BUILDERS FIRSTSOURCE INC.: $1.35 billion credit facility; $800 million ABL revolver estimated pricing at Libor plus 150 bps; $550 million term B estimated pricing at Libor plus 450 bps, 1% Libor floor; help fund acquisition of ProBuild Holdings LLC; Dallas-based supplier and manufacturer of structural and related building products for residential new construction.

CHARTER COMMUNICATIONS INC.: $16.7 billion incremental senior secured credit facility; Goldman Sachs, Bank of America, Credit Suisse, UBS and Deutsche Bank; $1.7 billion incremental revolver, $15 billion in incremental term loans; help fund acquisitions of Time Warner Cable Inc. and Bright House Networks; Stamford, Conn., broadband services and technology company.

HESS INFRASTRUCTURE PARTNERS: $1 billion five-year credit facility; $400 million revolver; $600 million term A; in connection with formation as a joint venture between Hess Corp. and Global Infrastructure Partners; midstream company.

HILL-ROM HOLDINGS INC.: $2.225 billion senior secured credit facility; Goldman Sachs; $500 million revolver; $1 billion term A; $725 million term B; help fund acquisition of Welch Allyn Inc.; Chicago-based medical technology company.

KREMERS URBAN PHARMACEUTICALS INC.: New debt financing; Credit Suisse, Morgan Stanley, Goldman Sachs and Jefferies; help fund buyout by Advent International and Avista Capital Partners from UCB SA; Princeton, N.J., specialty generic pharmaceuticals company.

LIGHTOWER FIBER NETWORKS/FIBERTECH NETWORKS: New debt financing; JPMorgan; help fund merger of the companies; owner and operator of high-performance, fiber-based network.

LUMENIS LTD.: $160 million credit facility; $140 million in long-term loans; $20 million working capital facility; help fund buyout by XIO Group; Israel-based energy-based medical company for surgical, ophthalmology and aesthetic applications.

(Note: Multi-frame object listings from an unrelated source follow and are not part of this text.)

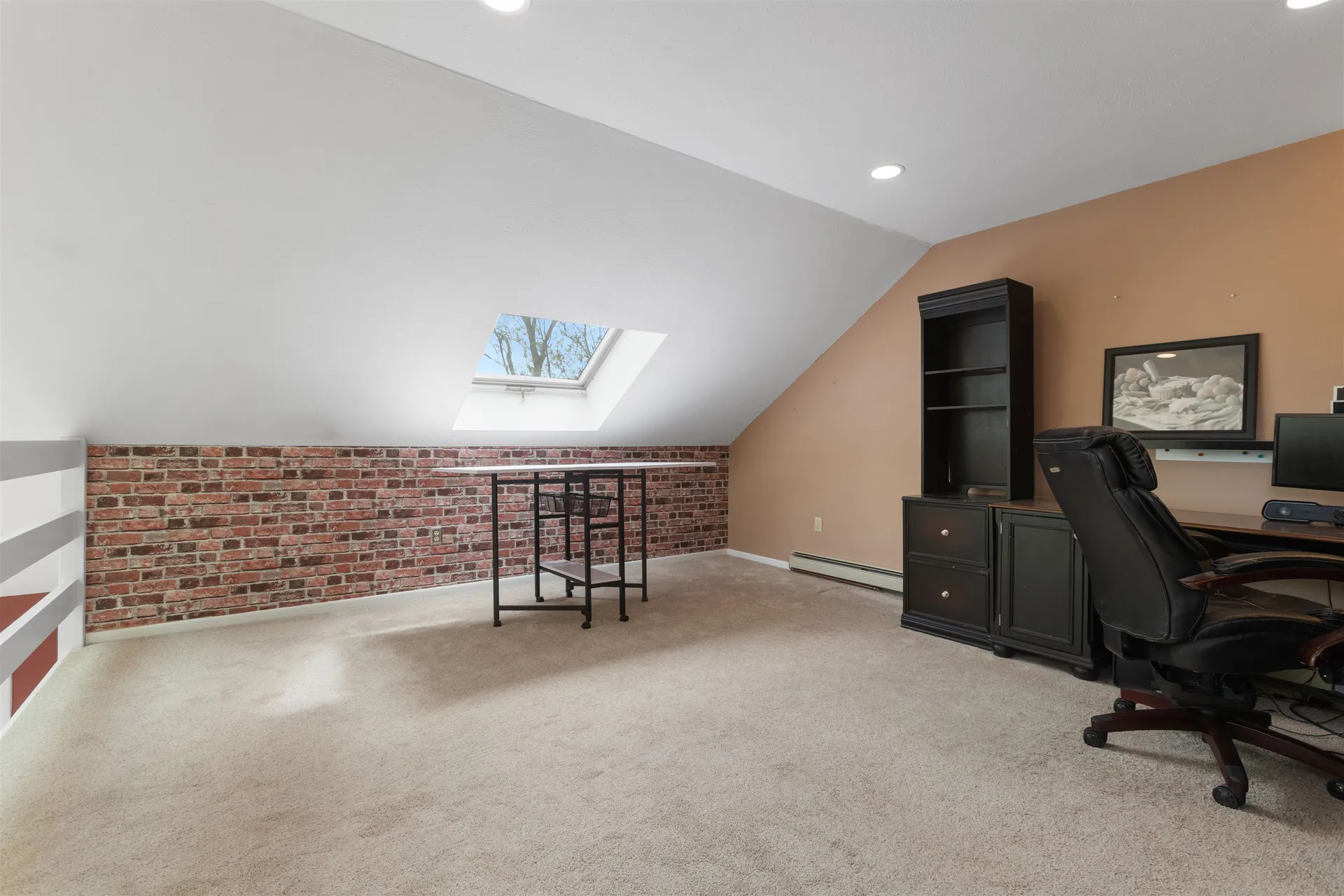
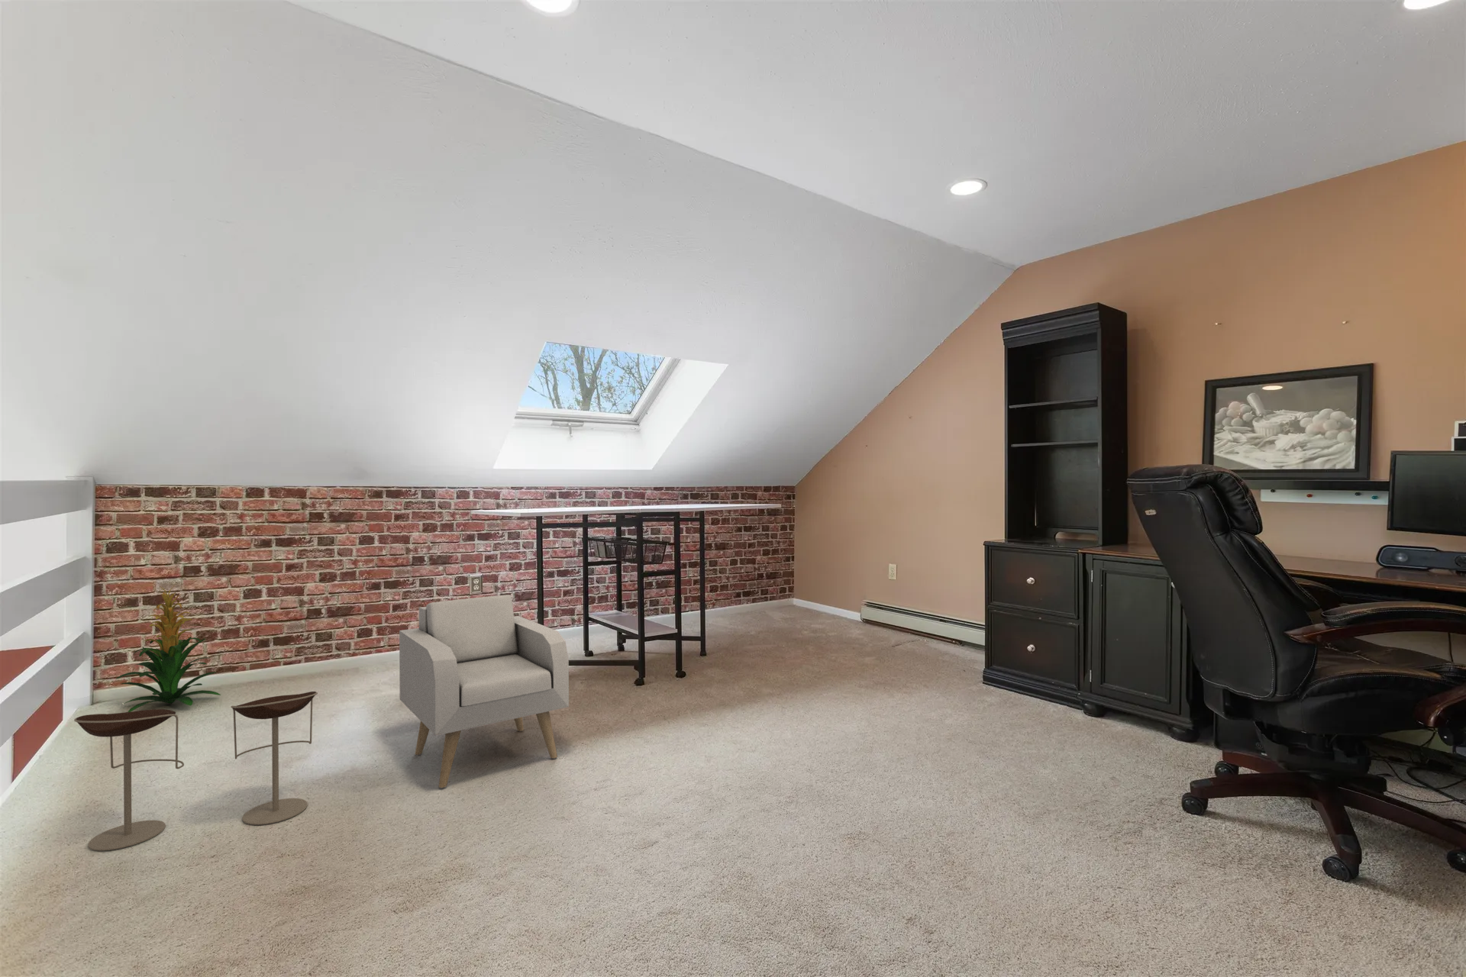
+ bar stool [73,690,319,851]
+ indoor plant [115,587,221,712]
+ armchair [398,594,569,789]
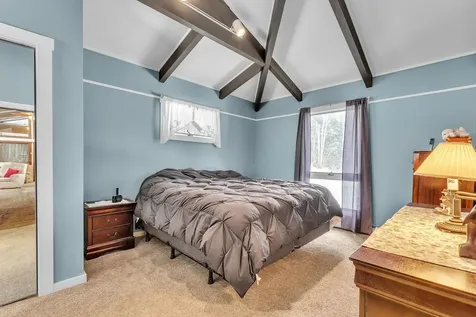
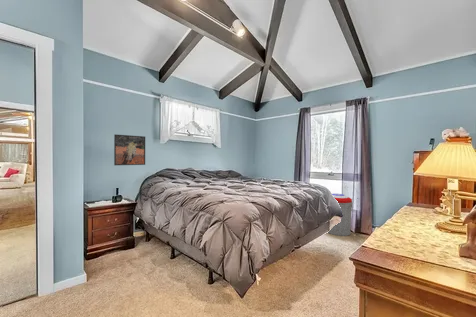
+ trash can [327,193,354,237]
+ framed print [113,134,146,166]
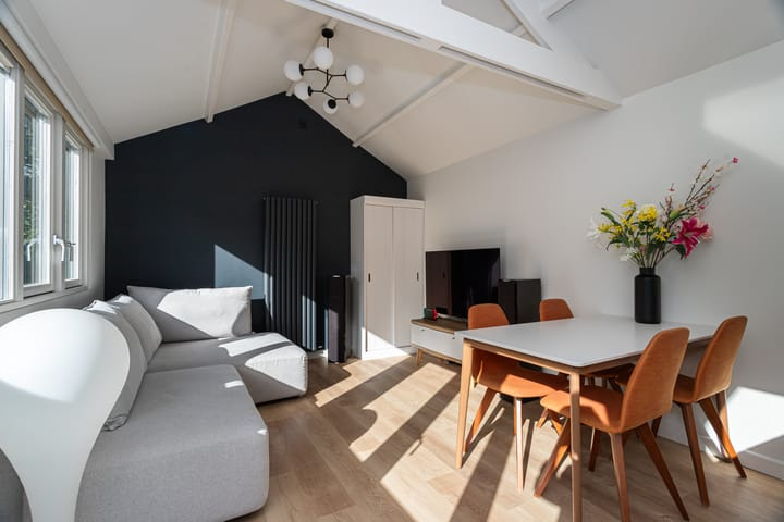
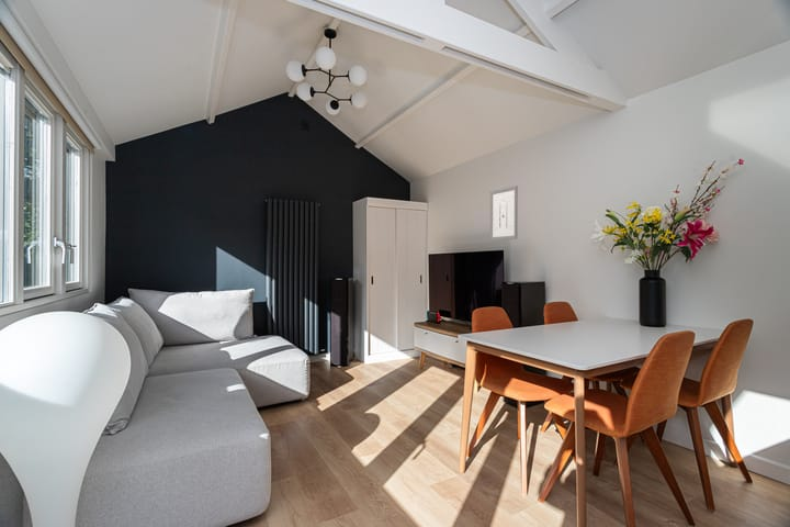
+ wall art [489,184,519,242]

LUMILEDS: $1.93 billion credit facility; Bank of China; U.S. dollar and euro term loans; revolver; help fund acquisition of majority interest by GO Scale Capital from Royal Philips; supplier of lighting components to the general illumination, automotive and consumer electronics markets.

NXP SEMICONDUCTORS NV: $5.64 billion of senior secured bank debt; Credit Suisse, Morgan Stanley, Barclays, Deutsche Bank and Bank of America; $5.04 billion in five-year covenant-light term B-1 and seven-year covenant-light term B-2 debt; $600 million five-year super-priority revolver expected at Libor plus 200 bps; help fund acquisition of Freescale Semiconductor Ltd.; Eindhoven, Netherlands, maker of semiconductors.

OM GROUP INC.: New debt financing; Credit Suisse; help fund buyout by Apollo Global Management LLC; Cleveland, Ohio, technology-driven diversified industrial company.

OMNIVISION TECHNOLOGIES INC.: Up to $500 million six-year term loan; Bank of China and China Merchants Bank; help fund buyout by Hua Capital Management Co. Ltd., Citic Capital Holdings Ltd. and GoldStone Investment Co. Ltd.; Santa Clara, Calif., developer of advanced digital imaging solutions.

OWENS-ILLINOIS INC.: New term loans; Deutsche Bank; help fund acquisition of Vitro, SAB de CV’s food and beverage glass container business; Perrysburg, Ohio, glass container manufacturer.

QUALITY DISTRIBUTION INC.: $635 million senior secured credit facility; Deutsche Bank, Bank of America, Jefferies, Macquarie and SunTrust; $100 million asset-based revolver; $400 million first-lien term loan; $135 million second-lien term loan; help fund buyout by Apax Partners; Tampa, Fla., logistics and transportation provider.

STAMPS.COM: $165 million secured credit facility; Wells Fargo, Bank of America and JPMorgan; $82.5 million term loan; $82.5 million revolver; help fund acquisition of Endicia from Newell Rubbermaid Inc.; El Segundo, Calif., provider of internet-based postage services.